Sylvain Wallez wrote:
Daniel Fagerstrom wrote:

Sylvain Wallez wrote:

<snip/>

So the "resource:" protocol will behave with OSGi just as it behaves otherwise, with the restriction that the search path is restricted to the bundle's dependencies.

Totally makes sense (*).


Maybe we could have an own bundle protocol (through the source mechanism), that works like the OSGi bundle protocol but have symbolic block names instead of bundle numbers.

Something like "block-resource://org.apache.cocoon.forms/..." ?

First problem: block name is missing. You probably meant:

  block:myforms:resource://org.apache.cocoon.forms/

(resolve resource: in the context of the block). But...


This can be implemented today in 2.1.x by having this protocol delegating to "resource:"

That would be one possibility, question is if we want direct access to blocks.

Probably not. Above can be achieved using regualar block protocol, and an entry in the block's sitemap to export resources:

  block:myforms:resources/css/forms.css

Whereas myforms' sitemap will have match for resources/**/*.css
But...

<snip/>

In the meantime, we can consider the access through "resource:" as an transition step between copy/paste in each application and block-powered services.

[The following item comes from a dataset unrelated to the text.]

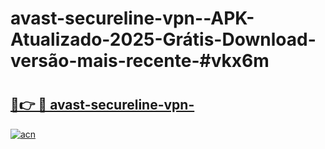 # avast-secureline-vpn--APK-Atualizado-2025-Grátis-Download-versão-mais-recente-#vkx6m

# <h2><a href="https://ainizakaria.my?title=avast-secureline-vpn-&ref=22M">🔗👉 🔴 avast-secureline-vpn-</a></h2>

[![acn](https://github.com/user-attachments/assets/0f9c940e-d8b0-45ae-aac7-cd30a18b3e1c)](https://ainizakaria.my?title=avast-secureline-vpn-&ref=22M)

Given the fact that resource: protocol still works as expected with 'real blocks' (See (*) above), conclusion is that simple sitemap snippet:

  <map:read src="resource://org/apache/cocoon/forms/resources/css/forms.css"/>

is enough, and no 'fancy' block protocol is necessary.


<snip/>

The idea for blocks is that blocks that contain public URLs are mounted at deploy time at a some root URL, then the URL revriting transformer translates internal use of symbolic block names to the public exported ones.

Why would anyone internally use any block: URIs? This should be totally unnecessary: you can either use relative URIs, or construct absolute by passing sitemap prefix into the xslt - same as we do in existing samples.